|Publication number||US5200904 A|
|Application number||US 07/465,133|
|Publication date||Apr 6, 1993|
|Filing date||Aug 26, 1987|
|Priority date||Aug 26, 1987|
|Also published as||DE3752060D1, EP0377557A1, EP0377557B1, WO1989002001A1|
|Publication number||07465133, 465133, PCT/1987/602, PCT/GB/1987/000602, PCT/GB/1987/00602, PCT/GB/87/000602, PCT/GB/87/00602, PCT/GB1987/000602, PCT/GB1987/00602, PCT/GB1987000602, PCT/GB198700602, PCT/GB87/000602, PCT/GB87/00602, PCT/GB87000602, PCT/GB8700602, US 5200904 A, US 5200904A, US-A-5200904, US5200904 A, US5200904A|
|Original Assignee||Marie Tottman|
|Export Citation||BiBTeX, EndNote, RefMan|
|Patent Citations (6), Referenced by (26), Classifications (17), Legal Events (9)|
|External Links: USPTO, USPTO Assignment, Espacenet|
The present invention relates to a computer aided system for design woven material and weaving.
The invention has particular application in designing weaving patterns and producing woven fabric samples having such patterns.
The design of woven fabric patterns involves a high degree of risk to a designer and pattern innovator due to the high costs and cumbersome nature of existing processes. Initially, the designer must develop ideas on paper and produce loom instructions. A loom has then to be `set-up`, a time consuming and labour-intensive process, meaning that from this point the designer is committed to a particular design. The sample then woven is of a minimum length of thirty meters but, as samples are frequently rejected, samples and thus great expense are often wasted. Hence, there is a tendency to use only tried and tested design templates and to modify these only slightly and slowly to reduce the reject rate. A reluctance for significant change results also in stereotyped designs.

::::::::::

*EXERCISE PROMPT*: Copy the weaving patent text above in full, keeping every line and character unchanged.

*SOURCE MATERIAL*:
::::::::::

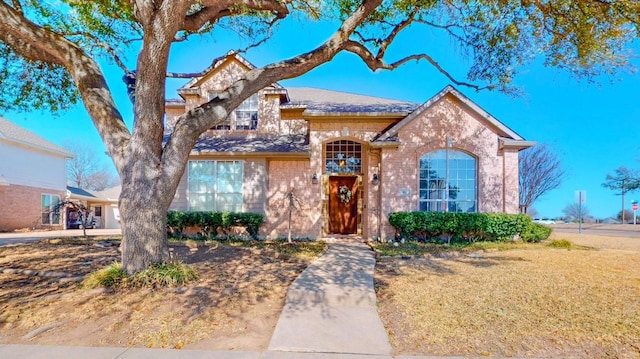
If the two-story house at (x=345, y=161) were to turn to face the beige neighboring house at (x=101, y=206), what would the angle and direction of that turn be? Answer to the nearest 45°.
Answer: approximately 135° to its right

::::::::::

*RESPONSE TO THE TASK*:
|Publication number||US5200904 A|
|Application number||US 07/465,133|
|Publication date||Apr 6, 1993|
|Filing date||Aug 26, 1987|
|Priority date||Aug 26, 1987|
|Also published as||DE3752060D1, EP0377557A1, EP0377557B1, WO1989002001A1|
|Publication number||07465133, 465133, PCT/1987/602, PCT/GB/1987/000602, PCT/GB/1987/00602, PCT/GB/87/000602, PCT/GB/87/00602, PCT/GB1987/000602, PCT/GB1987/00602, PCT/GB1987000602, PCT/GB198700602, PCT/GB87/000602, PCT/GB87/00602, PCT/GB87000602, PCT/GB8700602, US 5200904 A, US 5200904A, US-A-5200904, US5200904 A, US5200904A|
|Original Assignee||Marie Tottman|
|Export Citation||BiBTeX, EndNote, RefMan|
|Patent Citations (6), Referenced by (26), Classifications (17), Legal Events (9)|
|External Links: USPTO, USPTO Assignment, Espacenet|
The present invention relates to a computer aided system for design woven material and weaving.
The invention has particular application in designing weaving patterns and producing woven fabric samples having such patterns.
The design of woven fabric patterns involves a high degree of risk to a designer and pattern innovator due to the high costs and cumbersome nature of existing processes. Initially, the designer must develop ideas on paper and produce loom instructions. A loom has then to be `set-up`, a time consuming and labour-intensive process, meaning that from this point the designer is committed to a particular design. The sample then woven is of a minimum length of thirty meters but, as samples are frequently rejected, samples and thus great expense are often wasted. Hence, there is a tendency to use only tried and tested design templates and to modify these only slightly and slowly to reduce the reject rate. A reluctance for significant change results also in stereotyped designs.